Ángela ha sido testigo de varios casos de sicariato en su cuadra en Bastión Popular. Está aterrorizada no solo por eso sino también porque a su hijo, de 22 años, han intentado asesinarlo. 

Aunque la voz de Ángela es alta y fuerte, se ve traicionada por el tremor que expele su cuerpo.

Hace dos meses, a tres casas de la suya, unos sicarios intentaron asesinar a dos vecinos: el primero recibió un tiro en el hombro y el segundo alcanzó a lanzarse a una cuneta.

—Las autoridades no entran, no llegan, solo vienen cuando ha sucedido el sicariato y ahí sí se adueñan de la cuadra, no permiten que nadie se acerque. “Retírense, retírense”, ordenan como si fueran policías valientes —describe. 

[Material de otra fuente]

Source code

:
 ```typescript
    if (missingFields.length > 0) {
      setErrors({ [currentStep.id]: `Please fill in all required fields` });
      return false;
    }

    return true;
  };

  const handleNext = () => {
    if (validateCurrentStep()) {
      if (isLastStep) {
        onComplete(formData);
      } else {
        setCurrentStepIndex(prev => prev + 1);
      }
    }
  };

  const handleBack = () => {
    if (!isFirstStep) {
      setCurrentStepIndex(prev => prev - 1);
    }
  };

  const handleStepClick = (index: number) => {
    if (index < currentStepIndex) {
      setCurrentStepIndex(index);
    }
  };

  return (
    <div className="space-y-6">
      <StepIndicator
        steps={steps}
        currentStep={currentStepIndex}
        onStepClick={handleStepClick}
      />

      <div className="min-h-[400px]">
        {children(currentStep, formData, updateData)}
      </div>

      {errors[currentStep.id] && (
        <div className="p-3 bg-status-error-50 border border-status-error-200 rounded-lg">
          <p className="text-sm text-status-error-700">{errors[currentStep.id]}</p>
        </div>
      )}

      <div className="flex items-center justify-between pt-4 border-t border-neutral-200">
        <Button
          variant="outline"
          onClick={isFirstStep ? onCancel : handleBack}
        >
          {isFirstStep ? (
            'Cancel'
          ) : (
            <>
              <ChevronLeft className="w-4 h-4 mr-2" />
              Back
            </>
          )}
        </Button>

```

Dice que los asesinatos en su sector se incrementaron desde que empezó el año, pero que antes los sicarios mataban en las calles; ahora, en cambio, ingresan a las casas a buscar sus víctimas.  

Cerca de la vivienda de esta mujer se encuentra la escuela Monseñor Leonidas Proaño, de modo que puede oír cómo los niños que allí estudian son conminados por sus padres a que “caminen a la carrera”.

—Apúrense, caminen, que nos pueden disparar —escucha diariamente.

El que la escuela se encuentre en la misma calle donde vive Ángela impide que ella y sus vecinos coloquen portones, como han hecho en otras cuadras sus vecinos para evitar el paso de los motorizados.

Ángela debe también caminar a paso raudo. En su sector ha habido múltiples explosiones provocadas por vacunadores (delincuentes que extorsionan a los dueños de los negocios de la zona para que les den dinero). Centros de salud, farmacias, tiendas y peluquerías han sido advertidas con bombas panfletarias. 

—Yo como ciudadana estoy con el corazón en la mano. Vienen personas en moto que una no conoce. Queremos que esto se tranquilice —menciona con un tono de plegaria. 

—Esta es la tierra de nadie, la Policía no viene, y cuando se la llama llega después de dos horas, da dos vueltas y se va.

En su cuadra también venden droga, por eso vuelve a repetir con vehemencia que mantengamos su identidad en reserva.

—Le estoy ayudando, amiga; ayúdeme usted también. 

En Bastión Popular los delitos no se detienen. Los moradores del sector se sienten impotentes. Fotografía: Cortesía.

El bus, otro tormento

Anahí Soriano, vendedora de chucherías en un jardín de infantes, se persigna antes de subirse a la línea 61 que la traslada todos los días desde la 34 y Portete hasta Sauces 1.

Sale de su casa a las diez de la mañana en una rutina que le ha permitido aguzar la mirada.

Es muy raro que en el bus que se traslada roben por la mañana, dice, sin embargo, a partir de las dos de la tarde, cuando los informales van llegando a sus casas con el dinero del día ganado, se multiplican los asaltos. 

Anahí guarda el celular en sus senos; en su espalda —a la altura de la cintura— o en sus zapatos; todo depende de la ropa que lleve puesta. Cuando observa en el bus a un sospechoso se baja de inmediato.

¿Cómo detectar a un sospechoso? “Siempre andan inquietos. Jamás mantienen la mirada en un solo lugar”, explica. Los carameleros genuinos suelen llevar cantidades grandes del producto, mientras que aquellos que se hacen pasar por vendedores cargan bolsas con diez o veinte caramelos. 

Álex Parrales, guardia de vehículos en un centro comercial, se traslada todos los días en la línea 117 hasta el norte de Guayaquil. No le han robado porque tiene un teléfono turro, dice. Así como Anahí, reconoce el tufo que despiden los ladrones. 

—¡Vea!, cuando usted ve subir a dos o tres muchachos de 20 a 22 años, y se sientan uno adelante, otro en el medio y otro atrás, alístese porque eso es un robo seguro —explica.